(Beginning of PROVIDED DATA)

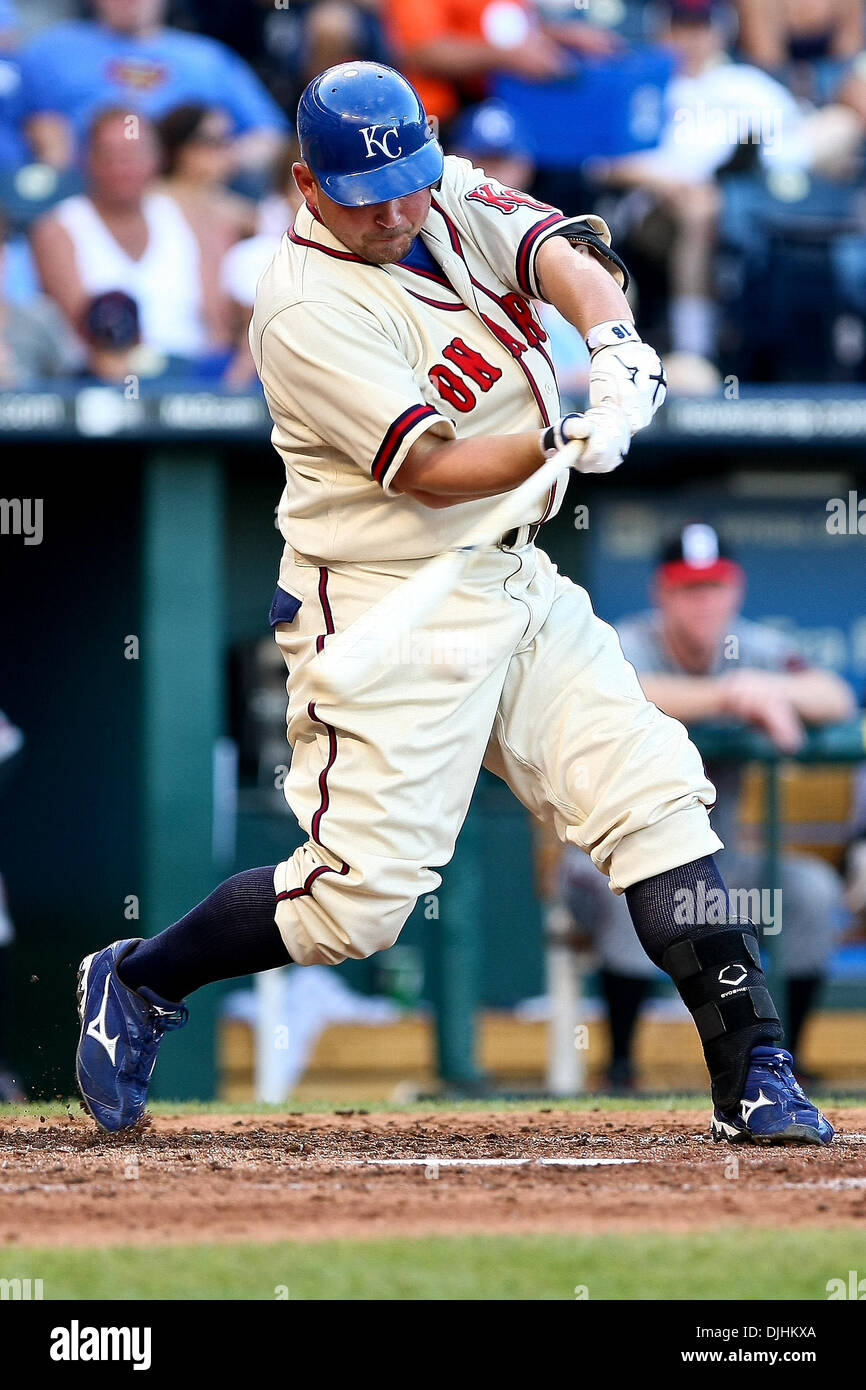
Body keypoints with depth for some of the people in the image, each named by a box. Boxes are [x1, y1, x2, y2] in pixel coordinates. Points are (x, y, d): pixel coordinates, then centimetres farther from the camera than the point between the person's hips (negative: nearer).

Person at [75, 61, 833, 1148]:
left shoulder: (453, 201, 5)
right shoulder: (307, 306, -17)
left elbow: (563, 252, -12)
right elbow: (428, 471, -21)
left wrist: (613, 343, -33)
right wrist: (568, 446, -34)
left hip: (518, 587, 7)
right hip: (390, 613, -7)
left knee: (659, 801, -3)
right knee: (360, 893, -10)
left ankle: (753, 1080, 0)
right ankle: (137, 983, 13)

(End of PROVIDED DATA)

• _EXERCISE INSTRUCTIONS_:
Swap every "wrist" in the entries for "hand" and write the entries out again, leaving out the pictures and changing nothing else.

• _EXERCISE OUTPUT_:
Body keypoints with depth for some of the people in the image, each named by a box. Boxes are [x1, y1, x2, y2] in pixel coordinates. Points are (x, y, d): pixel coordinates, then centimetres farther from the camera than the point between the person's hips (negative: nearer).

Person at [75, 61, 833, 1148]:
left shoulder: (453, 201, 5)
right shoulder: (307, 306, -17)
left elbow: (563, 252, -12)
right elbow: (428, 471, -21)
left hand: (613, 343, -33)
right hand: (568, 446, -34)
left hip: (518, 587, 7)
right hip: (390, 613, -7)
left knee: (659, 801, -3)
right knee: (360, 893, -10)
left ankle: (753, 1080, 0)
right ankle: (137, 983, 13)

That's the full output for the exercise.